Couples who do movies together rarely stay together, recent Hollywood history shows.
Plus, films co-starring real-life couples have fared poorly at the box office.
Pitt and Jolie, or Brangelina, if you will, confirmed Tuesday they are divorcing — less than 11 months after their stinkeroo movie from Universal Pictures hit theaters.
A dark Scandinavian-style movie, “By the Sea” took in just $3.3 million globally.
Before Brangelina tempted the fates by appearing in the same film, Ben Affleck and Jennifer Lopez — 2003’s It couple — starred in the August 2003 Sony Pictures release “Gigli,” a $54 million-budgeted movie that brought in $7.3 million at the box office worldwide, according to BoxOfficeMojo.

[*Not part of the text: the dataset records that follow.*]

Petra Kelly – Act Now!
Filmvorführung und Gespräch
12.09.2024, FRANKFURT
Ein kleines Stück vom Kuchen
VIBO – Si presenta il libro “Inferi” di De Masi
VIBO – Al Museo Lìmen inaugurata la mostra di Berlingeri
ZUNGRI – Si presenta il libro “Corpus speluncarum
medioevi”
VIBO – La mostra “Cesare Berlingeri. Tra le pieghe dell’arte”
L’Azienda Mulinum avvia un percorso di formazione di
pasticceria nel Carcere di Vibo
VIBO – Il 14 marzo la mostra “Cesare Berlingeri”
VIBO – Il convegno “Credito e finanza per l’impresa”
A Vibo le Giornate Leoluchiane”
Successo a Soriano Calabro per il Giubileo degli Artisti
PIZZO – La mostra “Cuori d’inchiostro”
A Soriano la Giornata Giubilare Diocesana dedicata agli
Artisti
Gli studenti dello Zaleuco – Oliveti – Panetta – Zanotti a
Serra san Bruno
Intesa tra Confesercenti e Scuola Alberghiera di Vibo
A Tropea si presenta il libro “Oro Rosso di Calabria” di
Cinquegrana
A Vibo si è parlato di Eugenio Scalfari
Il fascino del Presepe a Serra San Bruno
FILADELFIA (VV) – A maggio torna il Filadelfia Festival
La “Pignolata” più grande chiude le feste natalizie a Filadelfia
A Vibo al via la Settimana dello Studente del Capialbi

In 2002, Guy Ritchie directed his wife, Madonna, in “Swept Away.” The film spent 17 days in theaters, grossed less than $600,000 — and was roundly panned as a terrible remake of Lina Wertmüller’s 1974 film.
The marriage, it turned out, was a lot more successful. Married in 2000, the couple were divorced in 2008.
“A lot of these movies are either too sweet or too sour,” says Robert Marich, author of “Marketing to Movie Goers.”
“If audiences want tragedy, they can look into their own lives. They’re not going to pay $12 to see what they can experience in their own living rooms,” he said.
Marich says movie studios often fund films to keep stars happy, but “they don’t resonate with audiences. They’re cooked up in Malibu and they’re not vetted well.”
“There’s pressure on couples who try to work together in any business, whether it’s Wall Street or Silicon Valley,” says Jeanine Basinger, Corwin-Fuller professor of film studies at Wesleyan University. “Working together, I don’t think it’s a recipe for a happy marriage.”
The late superstars Richard Burton and Elizabeth Taylor, who made 10 movies together — eight of them while they were wed — were married and divorced twice.
ComScore’s senior media analyst, Paul Dergarabedian, tells The Post that these flops are simply a function of quality. “It rises or falls on the quality of the movie, not the external forces or the idea of a couple being in a movie.”